The thing is the gameplay and story are infinitely better. Noire made you search for clues and play a flawed face reading game, while the story just unfolded infront of you. Here the clues are given to you pretty much, it’s about what you do and deduce from them. For instance you’ll investigate a crime scene, but then put the evidence on a board and figure out when, how and why. I’ll give you an example, you have six possible motives like revenge or money, you add statements like “the murders were brutal” or “the victims were poor” and eliminate the incorrect ones. I was very impressed how authentic the investigation turned out to be, progression felt more like progress than luck and writing.

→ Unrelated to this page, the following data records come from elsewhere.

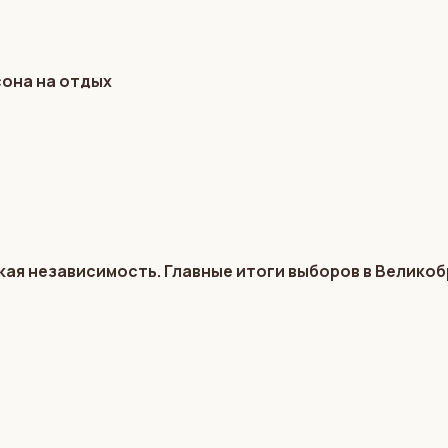
сона на отдых
кая независимость. Главные итоги выборов в Велико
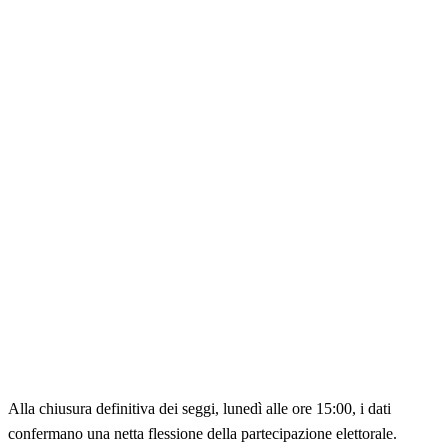
Alla chiusura definitiva dei seggi, lunedì alle ore 15:00, i dati
confermano una netta flessione della partecipazione elettorale.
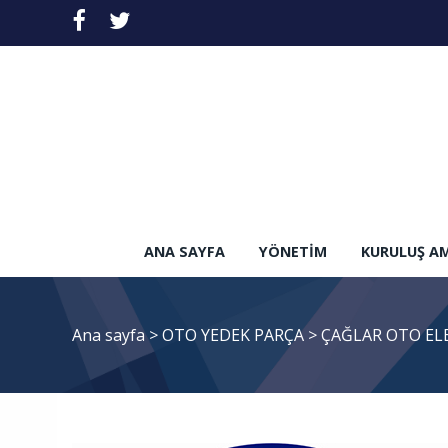
ANA SAYFA
YÖNETIM
KURULUŞ A
Ana sayfa
>
OTO YEDEK PARÇA
>
ÇAĞLAR OTO ELE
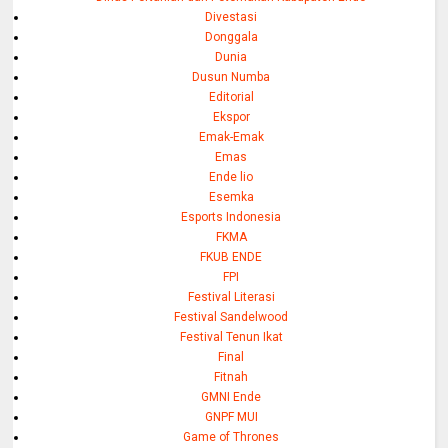
Divestasi
Donggala
Dunia
Dusun Numba
Editorial
Ekspor
Emak-Emak
Emas
Ende lio
Esemka
Esports Indonesia
FKMA
FKUB ENDE
FPI
Festival Literasi
Festival Sandelwood
Festival Tenun Ikat
Final
Fitnah
GMNI Ende
GNPF MUI
Game of Thrones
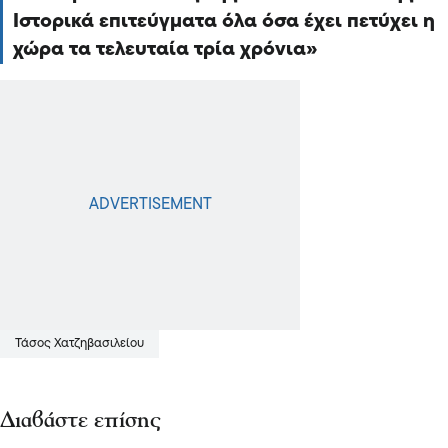
Ιστορικά επιτεύγματα όλα όσα έχει πετύχει η
χώρα τα τελευταία τρία χρόνια
Τάσος Χατζηβασιλείου
Διαβάστε επίσης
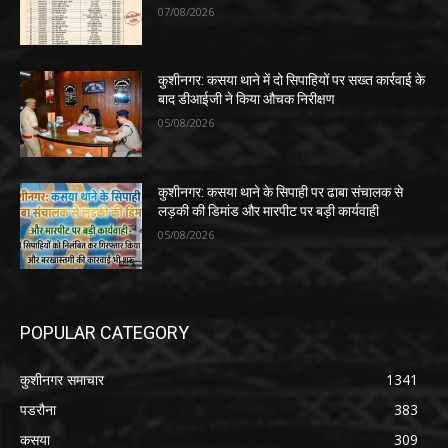
07/08/2026
कुशीनगर: कसया थाने में दो सिपाहियों पर सख्त कार्रवाई के
बाद डीआईजी ने किया औचक निरीक्षण
05/08/2026
कुशीनगर: कसया थाने के सिपाही पर ढाबा संचालक से
लड़की की डिमांड और मारपीट पर बड़ी कार्यवाही
05/08/2026
POPULAR CATEGORY
कुशीनगर समाचार
1341
पडरौना
383
कसया
309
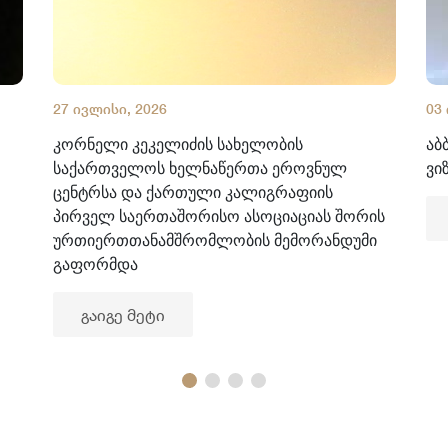
27 ივლისი, 2026
03
კორნელი კეკელიძის სახელობის
აბ
საქართველოს ხელნაწერთა ეროვნულ
ვი
ცენტრსა და ქართული კალიგრაფიის
პირველ საერთაშორისო ასოციაციას შორის
ურთიერთთანამშრომლობის მემორანდუმი
გაფორმდა
გაიგე მეტი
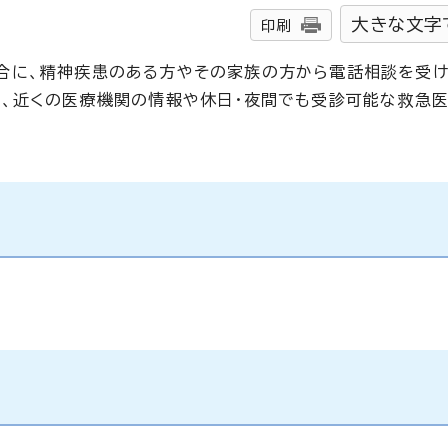
大きな文字
印刷
合に、精神疾患のある方やその家族の方から電話相談を受け
り、近くの医療機関の情報や休日・夜間でも受診可能な救急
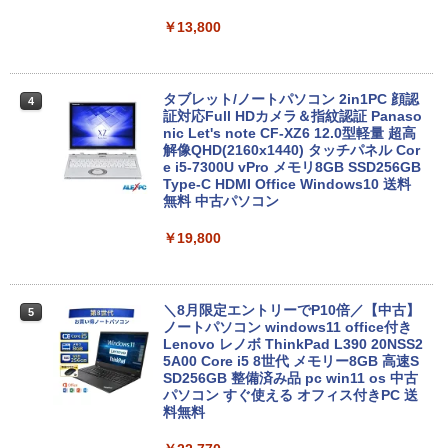
￥13,800
タブレット/ノートパソコン 2in1PC 顔認
4
証対応Full HDカメラ＆指紋認証 Panaso
nic Let's note CF-XZ6 12.0型軽量 超高
解像QHD(2160x1440) タッチパネル Cor
e i5-7300U vPro メモリ8GB SSD256GB
Type-C HDMI Office Windows10 送料
無料 中古パソコン
￥19,800
＼8月限定エントリーでP10倍／【中古】
5
ノートパソコン windows11 office付き
Lenovo レノボ ThinkPad L390 20NSS2
5A00 Core i5 8世代 メモリー8GB 高速S
SD256GB 整備済み品 pc win11 os 中古
パソコン すぐ使える オフィス付きPC 送
料無料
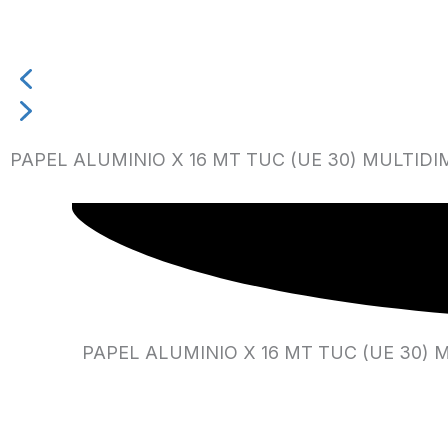
PAPEL ALUMINIO X 16 MT TUC (UE 30) MULTID
PAPEL ALUMINIO X 16 MT TUC (UE 30)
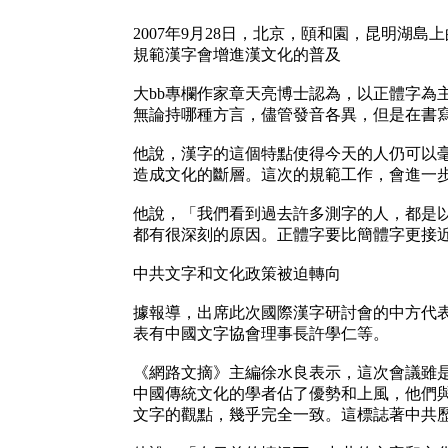
2007年9月28日，北京，頤和園，昆明湖
規範漢字會增進漢文化的普及
大bb專欄作家章天亮博士認為，以正體字為
無論持哪種方言，儘管發音各異，但是在書
他說，漢字的這個特點使得今天的人仍可以
造成文化的斷層。這次的規範工作，會進一
他說，「我們看到過去許多測字的人，都是
都有很深刻的原因。正體字要比簡體字更接
中共文字和文化政策被迫轉向
據報導，出席此次國際漢字研討會的中方代
表有中國文字協會理事長許學仁等。
《網路文摘》主編徐水良表示，這次會議雖
中國傳統文化的學者佔了優勢和上風，他們
文字的觀點，幾乎完全一致。這標誌著中共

There are also a substantial amount more puzzles that are well executed. The game balances the staples of point and clicks, puzzles and narrative cleverly and the interface, effectively the menu from Fallout, works well. The solutions are wholly logical, I only got stuck twice and both times it was because I’d missed an essential clue somewhere.
The story matches if not beats that of L.A Noires. Keeping the narrative focused on a single case means the hours invested into the story pay off much more later in the game. The ending pays off well and gives a legitimately good explanation for why the public never find out. I’d also like to commend the tone, I remarked earlier that the Sherlock Holmes were dark and sinister and the streets of Whitechapel are black, infected with crooks and disease at every corner.
If you played L.A Noire and wanted something more engaging and harder than Sherlock Holmes versus Jack the Ripper is a low budget alternative that may be a bit behind the times but is still easily enjoyed.